Some doors subtly address serious aspects of life. In Japanese tea houses, the tea ceremony was considered the embodiment of aspects of Zen Buddhism. The doors of Japanese tea houses were short so the person entering had to bow slightly in order to get through. Bowing shows courtesy and humility. The doors at the main entrance of medieval cathedrals were huge beyond anything required on a human scale, made to a size considered suitable for a structure built to worship God. Depending on your point of view, these are doors that create feelings of respect, awe, intimidation or thoughts about the nature of your place in the world. Set into these large doors is a small door scaled to human use.

Some of the doors in the photographs I selected are not in perfect condition. They have not been continuously maintained in order to always look new. Doors can be beautiful when they are worn and show their age, when materials have developed the natural patina created by continued use and weather over a very long time. Many travelers visit other countries to see exactly that -- worn stone and wood, bleached paint, rust and oxidation that with time, change familiar objects into unique works of art.

Sometimes the structure of the door is an opportunity to use textures, colors or building materials that are different from the rest of the building. In some photographs, the door is the only extravagant element on a building that is otherwise much more restrained. On the Greek islands, the tradition is to paint the walls and walkways white and most of the doors turquoise-blue, which unifies the entire village and makes the doors stand out.

I found an interesting door that was designed to deal with environmental issues. On the coast of Wales, the doors and a metal chimney are the only visible elements of an underground house, designed in a way that reduces the impact of human habitation on a sensitive sea cliff site. The door is set into a grassy hill that forms the wall and roof of the house. The feeling this door gives is similar to that of troglodyte doors set into openings of caves carved into rock walls -- a manmade doorway into the earth itself.

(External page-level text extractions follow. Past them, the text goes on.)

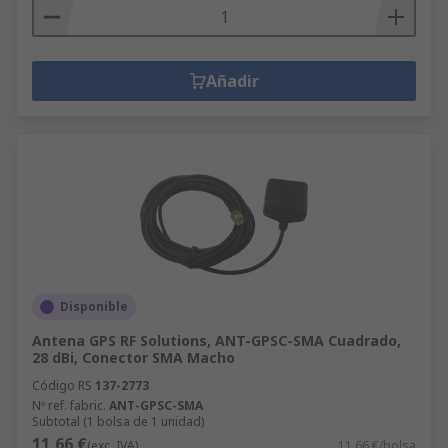
Añadir
Disponible
Antena GPS RF Solutions, ANT-GPSC-SMA Cuadrado,
28 dBi, Conector SMA Macho
Código RS
137-2773
Nº ref. fabric.
ANT-GPSC-SMA
Subtotal (1 bolsa de 1 unidad)
11,66 €
(exc. IVA)
11,66 €/bolsa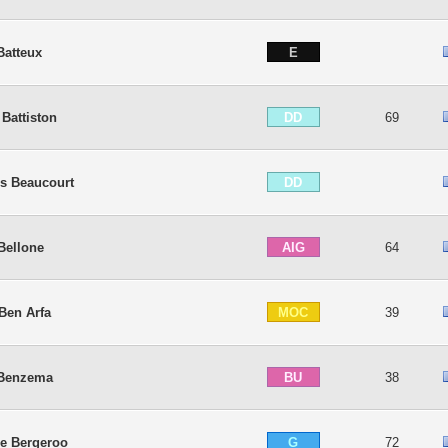
E
Batteux
DD
 Battiston
69
DD
s Beaucourt
AIG
Bellone
64
MOC
Ben Arfa
39
BU
 Benzema
38
G
pe Bergeroo
72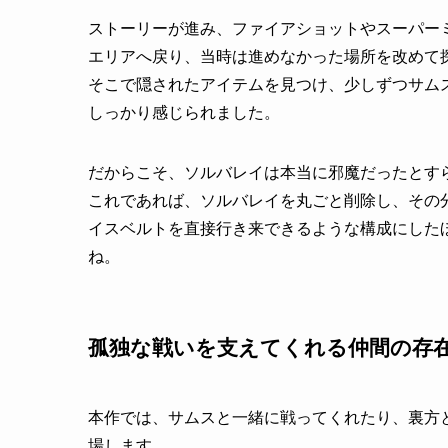
ストーリーが進み、ファイアショットやスーパー
エリアへ戻り、当時は進めなかった場所を改めて
そこで隠されたアイテムを見つけ、少しずつサム
しっかり感じられました。
だからこそ、ソルバレイは本当に邪魔だったとす
これであれば、ソルバレイを丸ごと削除し、その
イスベルトを直接行き来できるような構成にした
ね。
孤独な戦いを支えてくれる仲間の存
本作では、サムスと一緒に戦ってくれたり、裏方
場します。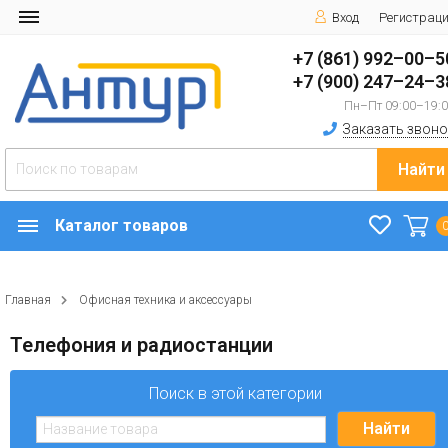
Вход
Регистрац
+7 (861) 992–00–5
+7 (900) 247–24–3
Пн–Пт 09:00–19:
Заказать звоно
Найти
Каталог товаров
Главная
Офисная техника и аксессуары
Телефония и радиостанции
Поиск в этой категории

My front door is not in this book. I like the color, and the design is appropriate for the building I live in, but it is an ordinary example of 1950s architecture and design. The door doesn't have paper screens or medieval hardware. It is not old or mysterious and has not, to my knowledge, been photographed by passersby. It's unlikely I will change it, despite having seen thousands of more interesting doors in preparing this book. My door is appropriate to its surroundings and purpose. But on these pages I have had a wonderful opportunity to visit other buildings, other countries and other times to see what they made of this fascinating, necessary and sometimes mysterious object. I hope you enjoy the journey as much as I have enjoyed being your guide.